Function Magnetic Resonance Imaging (fMRI) of motor behavior and motor learning

An fMRI Compatible Robot

The Shadmehr Lab has completed the design and construction of an actuated robotic arm that can be used for fMRI experiments.  With the robot we have been investigating the neural basis of motor control, particularly for arm movements.  The first publication that described these results appeared in the Journal of Neuroscience.  The people responsible for the design and engineering of the robot are Mike Turner, Jamie Hartwell, Maneesh Dewan, Jörn Diedrichsen, and Reza Shadmehr. Machining was performed in the BME shop by Jay Burns.  A computer, situated in a room adjacent to the MRI, controls the force on the handle of the robot by controlling inputs of the servo valves. A small (2 cubic feet), extremely quiet (<60 db) air compressor provides the air pressure in the system.
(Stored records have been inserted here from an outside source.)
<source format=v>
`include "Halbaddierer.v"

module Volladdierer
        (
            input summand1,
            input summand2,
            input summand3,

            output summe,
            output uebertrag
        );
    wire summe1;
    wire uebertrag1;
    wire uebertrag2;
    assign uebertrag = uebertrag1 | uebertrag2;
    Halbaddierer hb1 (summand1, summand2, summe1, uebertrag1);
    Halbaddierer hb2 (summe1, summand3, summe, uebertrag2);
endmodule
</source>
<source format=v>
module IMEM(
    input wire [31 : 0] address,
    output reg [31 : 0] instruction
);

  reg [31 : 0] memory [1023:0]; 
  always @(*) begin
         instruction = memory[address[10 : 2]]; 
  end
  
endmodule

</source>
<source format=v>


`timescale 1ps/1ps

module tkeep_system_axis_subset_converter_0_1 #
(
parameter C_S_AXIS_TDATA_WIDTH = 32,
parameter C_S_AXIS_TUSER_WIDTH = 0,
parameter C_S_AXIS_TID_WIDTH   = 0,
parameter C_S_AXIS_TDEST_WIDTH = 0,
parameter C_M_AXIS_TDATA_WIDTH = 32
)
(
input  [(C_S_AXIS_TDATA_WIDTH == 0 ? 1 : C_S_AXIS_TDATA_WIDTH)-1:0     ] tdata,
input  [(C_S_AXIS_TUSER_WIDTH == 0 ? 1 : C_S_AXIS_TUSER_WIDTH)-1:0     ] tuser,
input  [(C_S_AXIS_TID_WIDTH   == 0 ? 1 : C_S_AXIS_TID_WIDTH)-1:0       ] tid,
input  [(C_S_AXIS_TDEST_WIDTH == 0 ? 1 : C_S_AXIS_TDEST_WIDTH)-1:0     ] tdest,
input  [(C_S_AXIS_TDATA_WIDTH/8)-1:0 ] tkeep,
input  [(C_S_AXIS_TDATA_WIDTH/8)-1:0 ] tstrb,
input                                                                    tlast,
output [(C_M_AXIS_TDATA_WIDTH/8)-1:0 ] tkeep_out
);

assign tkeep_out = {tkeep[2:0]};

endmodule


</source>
The linkages are made of plastic composites. The joints of the robot house plastic composite ball bearings to facilitate smooth motion of the robot. The robot is actuated with a pair of two-way, air-driven cylinders that house pistons. Air pressure, regulated by four servo valves that are mounted very close to the cylinders, results in force on the pistons. The force produced by the pistons is bi-directional. This force is transmitted to the joints of the robot through a linkage. The resulting torques are in turn transmitted to the handle of the robot via another set of linkage. The result is a sensation of force on the subject's hand.
Optical encoders mounted parallel to the cylinders measure position of the robot's links at a resolution of better than 10 micron. This signal is sent to the computer and software calculates position of the robot's handle. This position is displayed to the subject via a video monitor. Here is a view of one of the actuators and one of the encoders.

 

Artifacts

There are number of problems that needed to be solved in order to study motor control in the MRI. The first was the design of a compatible robot. The second was the head motion resulting from the movement of the arm.  We found that head movement as small as half a millimeter could produce an increase in the noise in fMRI by a factor of 4. To stabilize the head we are using a custom-fit bite bar shown on the left.
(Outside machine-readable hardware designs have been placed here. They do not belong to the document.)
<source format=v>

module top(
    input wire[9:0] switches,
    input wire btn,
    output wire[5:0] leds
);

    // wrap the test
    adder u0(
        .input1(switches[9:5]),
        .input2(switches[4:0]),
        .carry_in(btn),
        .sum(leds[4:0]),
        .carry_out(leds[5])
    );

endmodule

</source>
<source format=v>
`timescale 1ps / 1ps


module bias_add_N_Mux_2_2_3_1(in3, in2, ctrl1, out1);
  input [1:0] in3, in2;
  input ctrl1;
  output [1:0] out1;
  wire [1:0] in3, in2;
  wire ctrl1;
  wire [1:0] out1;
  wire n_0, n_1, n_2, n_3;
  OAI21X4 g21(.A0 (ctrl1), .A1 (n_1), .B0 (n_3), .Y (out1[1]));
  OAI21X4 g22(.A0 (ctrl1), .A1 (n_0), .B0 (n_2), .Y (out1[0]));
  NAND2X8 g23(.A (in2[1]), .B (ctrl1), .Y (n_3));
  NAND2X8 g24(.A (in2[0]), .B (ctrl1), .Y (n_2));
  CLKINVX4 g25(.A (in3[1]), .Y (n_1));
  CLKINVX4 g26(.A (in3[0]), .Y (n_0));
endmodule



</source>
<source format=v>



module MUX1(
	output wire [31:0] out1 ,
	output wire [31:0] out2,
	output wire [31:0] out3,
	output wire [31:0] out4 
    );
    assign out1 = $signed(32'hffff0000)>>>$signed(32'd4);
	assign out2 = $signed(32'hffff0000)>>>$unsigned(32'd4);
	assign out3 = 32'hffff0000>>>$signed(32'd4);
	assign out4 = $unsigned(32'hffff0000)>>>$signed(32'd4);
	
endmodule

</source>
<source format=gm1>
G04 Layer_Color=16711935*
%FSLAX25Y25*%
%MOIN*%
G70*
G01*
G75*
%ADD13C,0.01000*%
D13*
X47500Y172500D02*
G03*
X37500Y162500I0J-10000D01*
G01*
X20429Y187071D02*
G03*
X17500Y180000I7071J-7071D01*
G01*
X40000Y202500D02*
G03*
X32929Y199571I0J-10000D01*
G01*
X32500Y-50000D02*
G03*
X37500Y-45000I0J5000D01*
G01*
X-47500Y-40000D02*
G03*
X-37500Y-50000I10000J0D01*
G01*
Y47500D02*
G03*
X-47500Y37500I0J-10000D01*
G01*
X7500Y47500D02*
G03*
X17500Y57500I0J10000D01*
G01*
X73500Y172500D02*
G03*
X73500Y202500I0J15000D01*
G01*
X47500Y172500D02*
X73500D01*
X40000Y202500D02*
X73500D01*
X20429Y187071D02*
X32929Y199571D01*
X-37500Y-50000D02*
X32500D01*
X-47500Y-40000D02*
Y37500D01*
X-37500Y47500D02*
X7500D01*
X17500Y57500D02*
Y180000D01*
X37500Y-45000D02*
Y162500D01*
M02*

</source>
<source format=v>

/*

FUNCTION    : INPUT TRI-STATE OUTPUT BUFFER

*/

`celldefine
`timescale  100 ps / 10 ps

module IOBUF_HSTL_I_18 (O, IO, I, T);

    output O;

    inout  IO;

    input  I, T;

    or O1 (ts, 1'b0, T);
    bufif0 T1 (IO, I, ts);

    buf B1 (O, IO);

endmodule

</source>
Even if the head is completely stable, the motion of a body part of significant mass in the MRI itself causes a problem. Displacement of mass causes distortion of the magnetic field (B0 field), which causes distortions in the measured images. The figure on the left shows which portions of the functional images had a higher signal when the person held the arm stationary on the right (blue) vs. on the left (red).  That is, because the human arm has significant mass, simply placing it at the right side vs. the left side produces large artifacts.  A similar artifact can be observed when one images a water balloon and moves another balloon from one side of the bore to another. Currently we have no method to correct for the distortion effectively.  Also, the dynamic effects of a moving mass are much harder to predict and correct for than the static effects shown on the left. Thus, we monitor the influence of artifact on our results carefully and developed a method to detect and exclude noise artifacts from fMRI time series data.

The method we use to detect and adjust for artifacts is based on Weighted-least-squares. It is motivated by the observation that the variance of the images is not time-homogenous, as often assumed in fMRI-data analysis, but that the noise variance varies from image to image. The upper part of the figure shows the variance estimates of a time series of images with a movement-related artifact indicated by the arrow on the right. We developed a Restricted Maximum Likelihood (ReML) estimator for the variance of each image in a time-series and use it to weight each image by the inverse of the variance. More on this method here.

 

Surface-based analysis and inter-subject normalization

Individual anatomy of the brain and especially the folding of the neocortical sheet can differ quite dramatically from person to person. We try to respect the underlying anatomy by analyzing the functional data using surface-based methods. A high-resolution T1-weighted (anatomical) scan is used to generate a segmentation between cortical white and gray matter.  The boundary between the two is then reconstructed to form an accurate 3D-model of the individual cortical surface.  This surface then can be blown up and aligned with other participants based on cortical or functional landmarks. On the left we have an image of the flattened left cerebral hemisphere and flattened cerebellum. 

We use the software package SureFit and Caret, written and freely distributed by David van Essen's lab at Washington University. For anatomically well defined functional areas, such as primary motor cortex, this method leads to much more accurate alignment than 3D-morphing, which is often used for fMRI studies.   

As data analysis is performed on a 2D surface, we needed a way to access significance of cortical activation on that surface. One approach is to use Bonferroni-correction of statistical tests: we correct the chance over the approximately 70000 t-test that make up a cortical surface, such that our chance of getting a single significant t-test is below a level of alpha=0.05. This is called the Family-wise error correction (FWE). However, Bonferroni-correction is conservative, because it ignores the spatial dependence of neighboring t-tests. Also, we often would like to access the significance of the spatial extend of a activation.  One solution is to apply Gaussian-field theory. We have developed a set of matlab functions to implement this approach.